Power Automate breaks when:

  • You need to block a save on validation failure (Power Automate is always async from a Dataverse write's perspective)
  • You need sub-second latency (typical cold-start latency is 3-10 seconds for a new flow run)
  • You are in a high-volume scenario - flow runs cost against your per-seat or per-flow licensing

The licensing trap is real. A plugin on a write trigger fires for free. A Power Automate flow on the same trigger consumes one run per event. A Dataverse table that sees 500,000 writes per day under a per-flow-plan license ($100/month for 3 flows) is fine; under per-user-plan licensing, the math needs checking.

Plugins break when:

  • You need visual configurability for non-developers to maintain
  • You call external HTTP endpoints from sync code (2-minute plugin timeout + slow HTTP = failures)
  • You want a non-developer to understand what it does by reading it

Plugins are the right hammer for high-volume, low-latency, Dataverse-internal logic. They are the wrong hammer when the "requirements" column in the ticket is a paragraph a business analyst will revise weekly.

Classic workflows we avoid for new work. Microsoft's documentation repeatedly nudges toward Power Automate, and we take the hint.

Case: the opportunity-flagging requirement

Back to "When an opportunity's amount exceeds 50,000, flag for legal review and notify deal desk."

Decompose into two actions:

  1. Flag for legal review - a boolean field acme_requires_legal_review set to true. This is a row modification, needs to run on every save (UI or API), should block the save from proceeding if other logic depends on the flag.Plugin, synchronous, pre-operation. Ten lines of C# in a well-named step.
  2. Notify deal desk - send an email or Teams message. Not time-sensitive (hours of latency fine), needs to integrate with Outlook or Teams connectors.Power Automate cloud flow, triggered on update of acme_requires_legal_review = true.

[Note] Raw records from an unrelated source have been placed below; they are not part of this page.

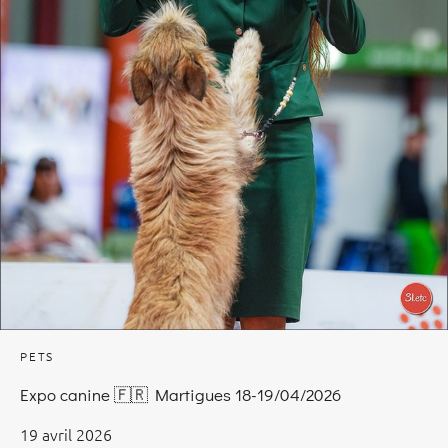
PETS
Expo canine 🇫🇷 Martigues 18-19/04/2026
19 avril 2026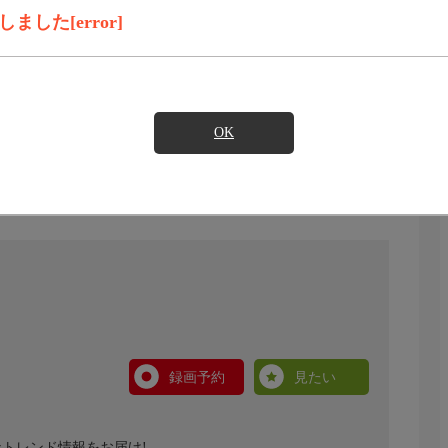
した[error]
OK
録画予約
見たい
トレンド情報をお届け!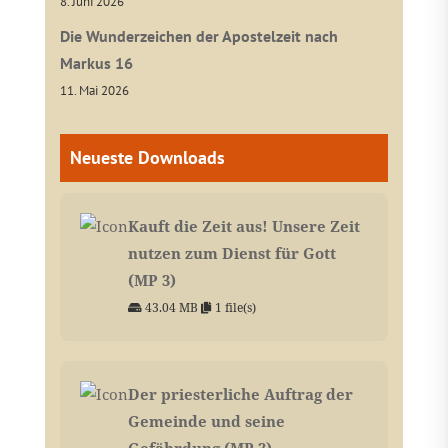
8. Juni 2026
Die Wunderzeichen der Apostelzeit nach
Markus 16
11. Mai 2026
Neueste Downloads
Kauft die Zeit aus! Unsere Zeit
nutzen zum Dienst für Gott
(MP 3)
43.04 MB
1 file(s)
Der priesterliche Auftrag der
Gemeinde und seine
Gefährdung (MP 3)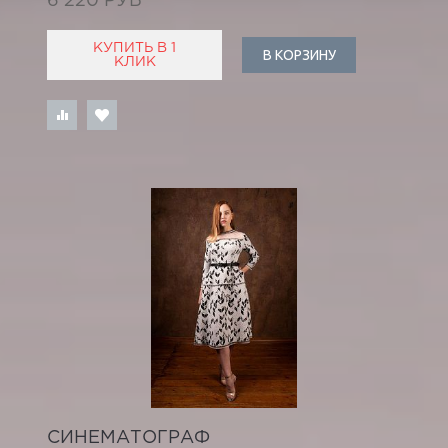
6 220 РУБ
КУПИТЬ В 1
В КОРЗИНУ
КЛИК
СИНЕМАТОГРАФ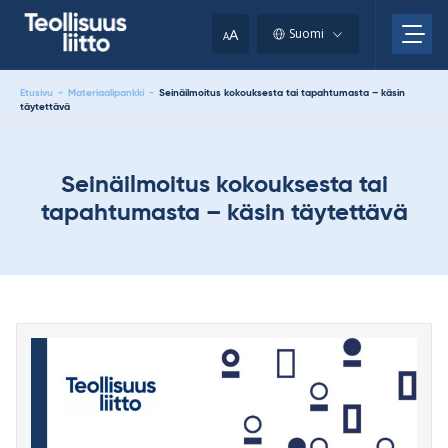
Skip
your
to
A
Suomi
A
content
clipboard.)
Etusivu
-
Materiaalipankki
-
Seinäilmoitus kokouksesta tai tapahtumasta – käsin
täytettävä
Seinäilmoitus kokouksesta tai
tapahtumasta – käsin täytettävä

Two tools, one requirement. The split falls out of the "does it modify the row" and "does it integrate with non-Dataverse" questions.

Teams who pick one tool for everything end up with either:

  • A 40-step Power Automate flow that does both, times out occasionally, and breaks silently when the notification connector has a bad day
  • A plugin that sends emails via System.Net.Mail, fails auth against Exchange Online, and exposes SMTP credentials in code

Two targeted tools working together beats one tool stretched past its good use.

The review we run before merging

On every pull request that adds logic, the reviewer asks four questions:

  1. Is this the right tool? (Walk through the decision tree above.)
  2. If it is a plugin, is it in the right pipeline stage? (Pre-validation vs pre-operation vs post-operation - each has different semantics.)
  3. If it is a flow, is it idempotent? (Retries happen; a flow that double-charges a customer on retry is a problem.)
  4. Is the logic named and documented so a new team member can find it?

Question 4 is the one teams skip most. Dataverse gives you four places to put logic; unless a newcomer can find which one you chose, they will add their own in a fifth place.